• Dataset entries:
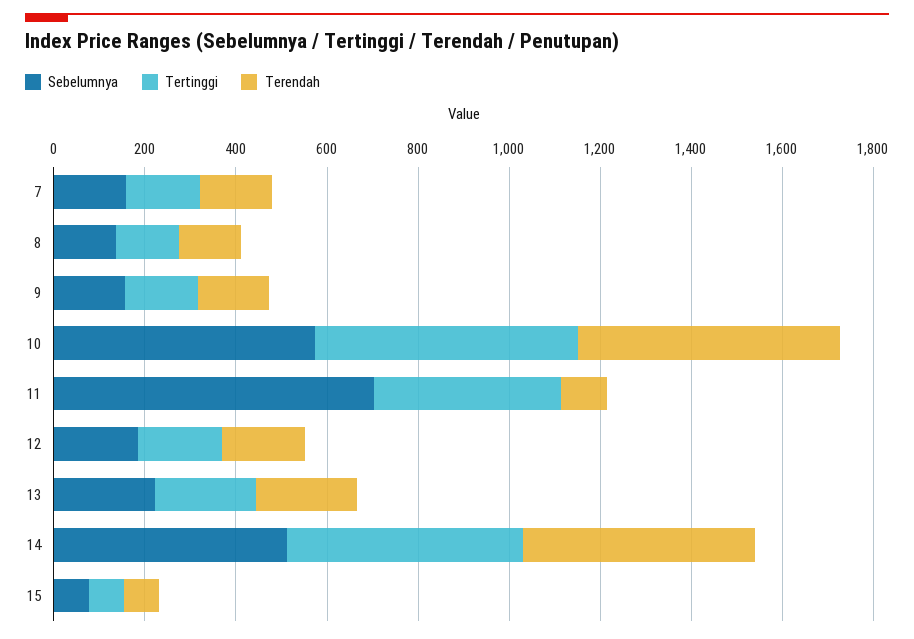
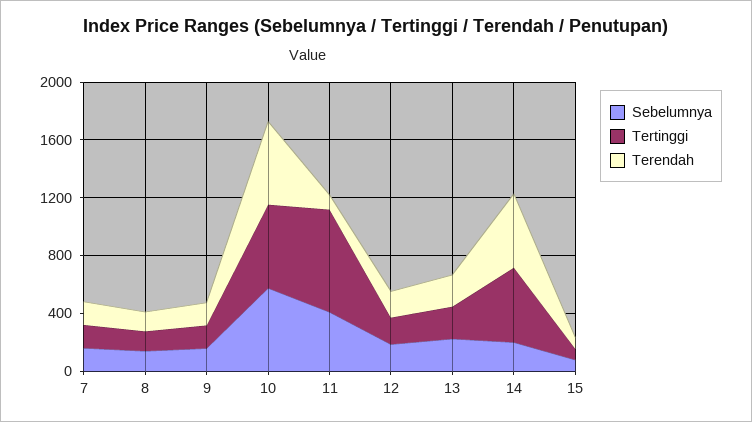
Sebelumnya, 11: 700 -> 400
Tertinggi, 11: 400 -> 700
Sebelumnya, 14: 500 -> 200

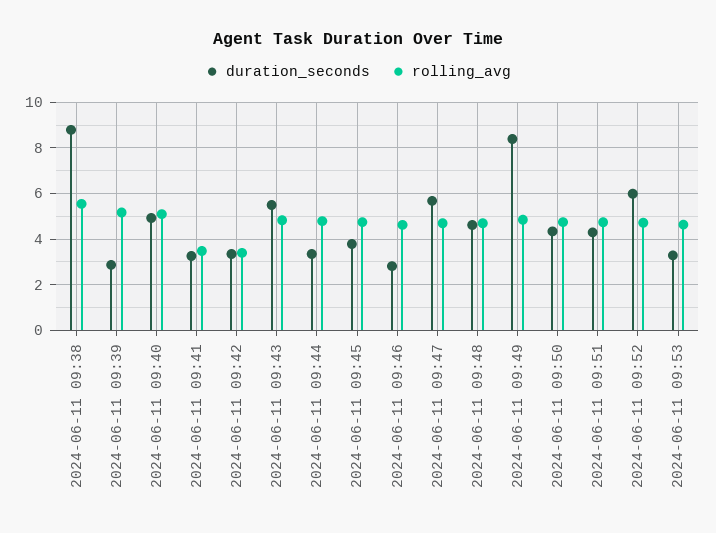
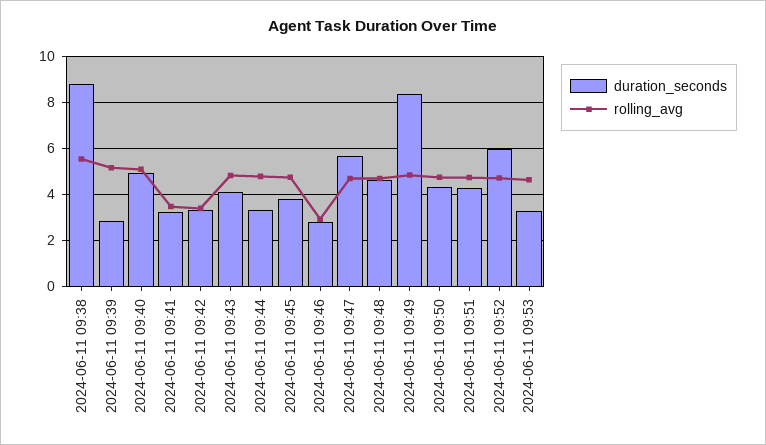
duration_seconds, 2024-06-11 09:43: 5.5 -> 4
rolling_avg, 2024-06-11 09:46: 4.5 -> 3

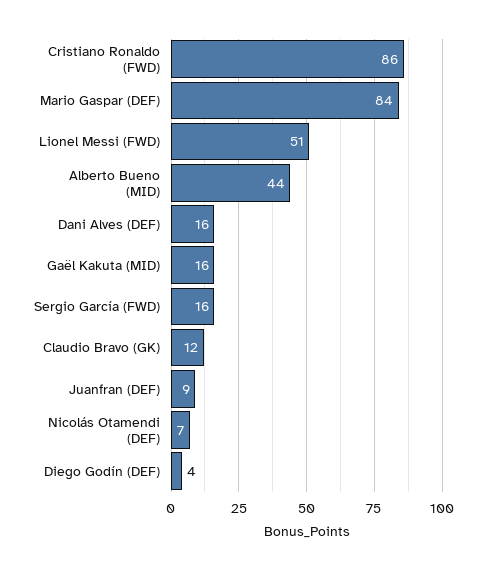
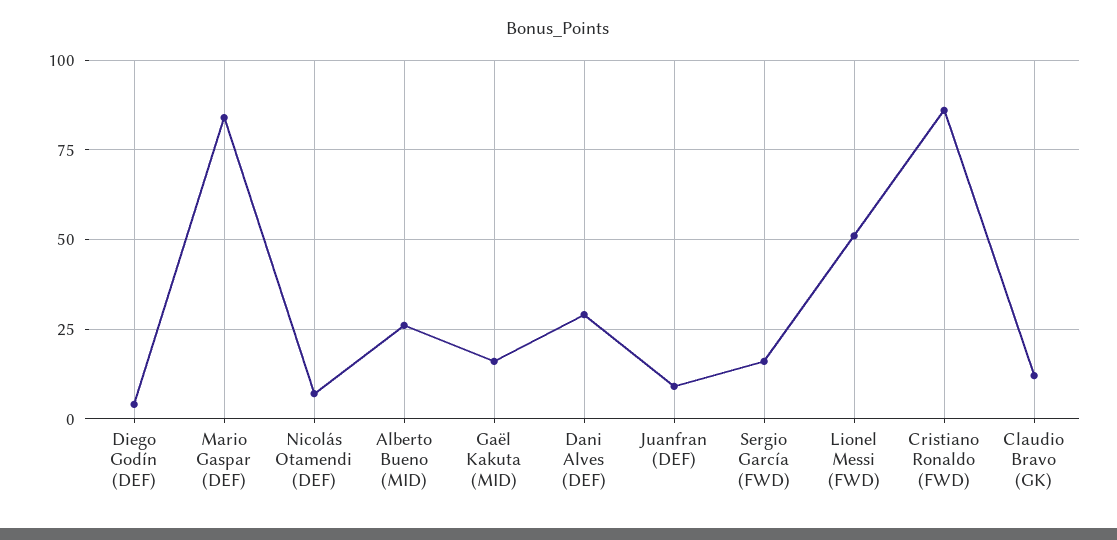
Alberto Bueno (MID): 44 -> 25
Dani Alves (DEF): 16 -> 30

• Instructions for the task: On how many lines of the records above does the word "Sebelumnya" appear? Answer with only that number.

• Your solution: 2